Toronto

Syrian refugee family in Toronto grateful for Canadian welcome

The Garabedian family is happy to be safe in Canada four months after landing on the first plane carrying Syrian refugees to come to the country.

Father said his dream is for his children to attend university in Canada

Syrian refugee family's first 5 months in Canada

9 years ago
Duration 5:17
'People are very generous and compassionate and willing to help us...wherever we go we see that Canadian smile,' Vanig Garabedian says

Four months after they landed at Toronto's Pearson airport as part of the Liberal government's pledge to bring 25,000 Syrian refugees here, one family says they're grateful for the generosity they've received from Canadians since. 

Vanig Garabedian and his wife, Anjilik, worked as doctors in Syria for 13 years but eventually fled the violence in the Syrian city of Aleppo along with their three children. Now, a Canadian flag sticks out of a flower pot in the Garabedians' living room and Garabedian said he's already hoping his kids will go to university in this country some day.

Garabedian said since his family arrived along with 200 other refugees, they've received warm greetings wherever they go. 

"Wherever we go we see that Canadian smile," Garabedian told CBC News.

"People are very generous and compassionate and willing to help us." 

There will be challenges ahead, Garabedian said. He said he thinks it will be difficult for him and his wife to find work in their professional field.

His children, 12-year-old twins Sylvie and Lucie and 11-year-old Anna-Maria, however, have already settled into new schools.
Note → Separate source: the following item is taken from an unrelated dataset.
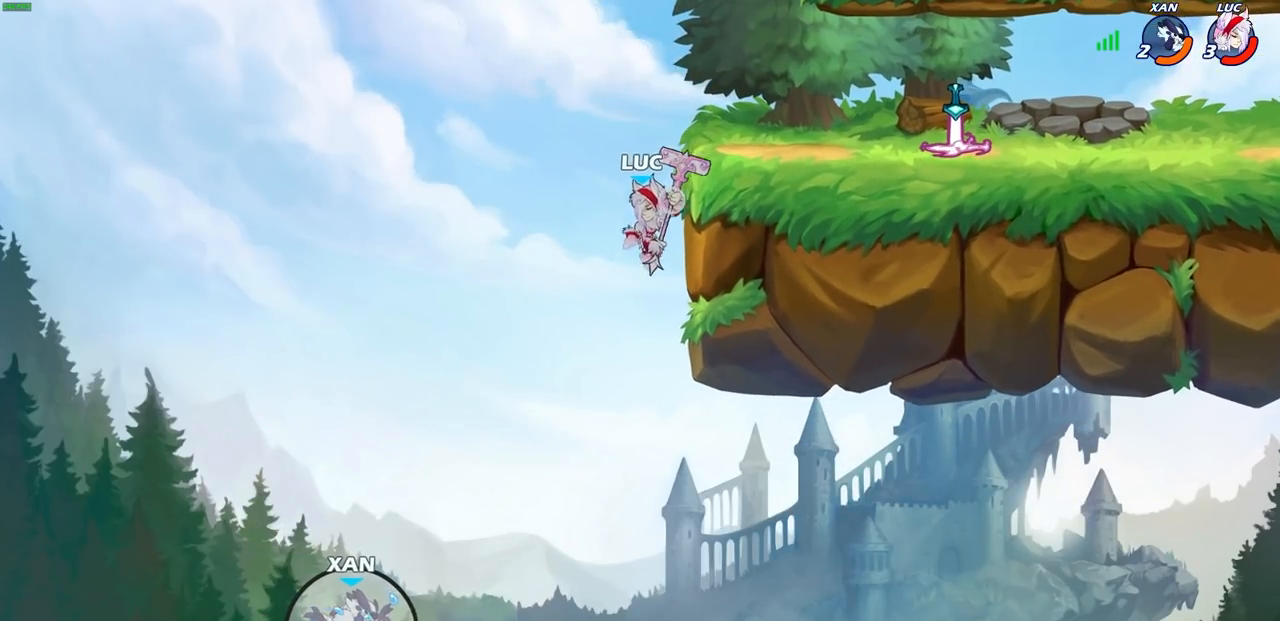
{"buttons": [], "left_stick": "center", "right_stick": "center", "events": [[17, "left_stick", "center"], [350, "CIRCLE", "down"], [433, "CIRCLE", "up"]]}
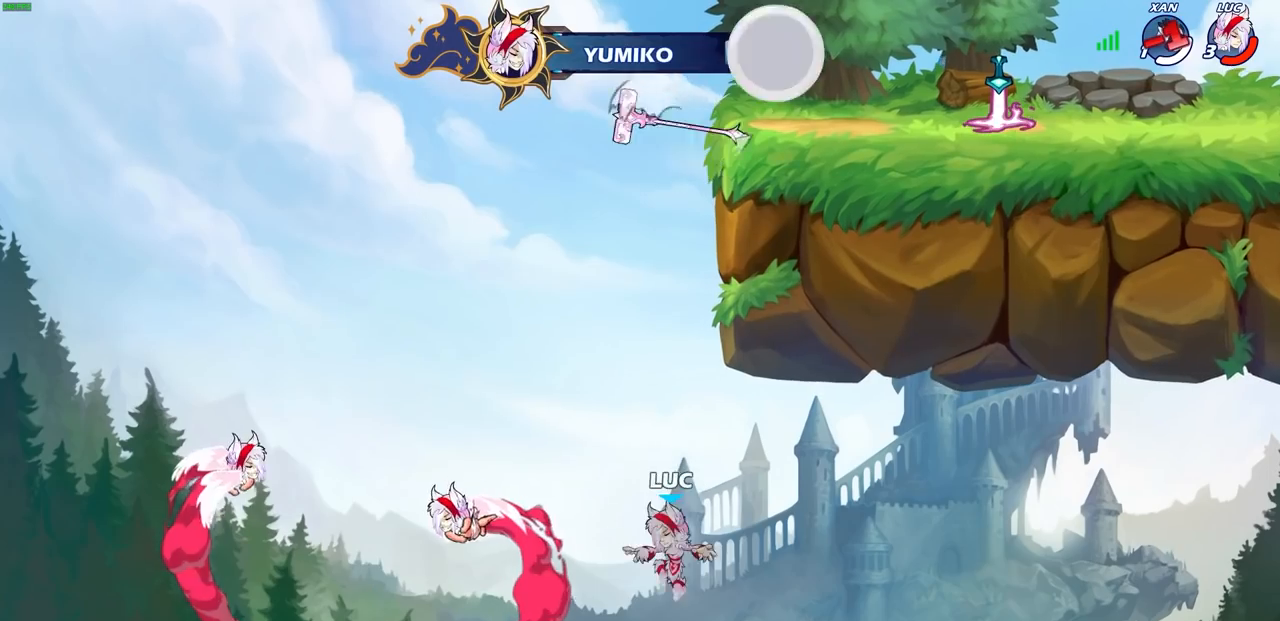
{"buttons": [], "left_stick": "center", "right_stick": "center", "events": [[50, "left_stick", "up"], [267, "left_stick", "center"]]}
"The kids know they are safe and accepted by everybody and they are happy in their school," he said.

Memories of Aleppo

Garabedian hasn't forgotten the war-torn Aleppo he left behind. In the city, once one of Syria's largest and most successful, he ran his own clinic and Anjilik ran a lab, which they decided to keep open for as long as they could after the war began.

But, Garabedian said, it became increasingly clear that the life they'd worked hard to build could have been destroyed in seconds.

"The situation we went through was very awful," he said. 

"In the end, worse things were happening, we saw rockets hit neighbouring buildings," he said. "Three buildings collapsed immediately and I said that's it, we can't endure that. Maybe the [next] one will be our apartment."

But Garabedian says one positive thing that came out of the war is that his dream of his daughters studying in Canada might come true.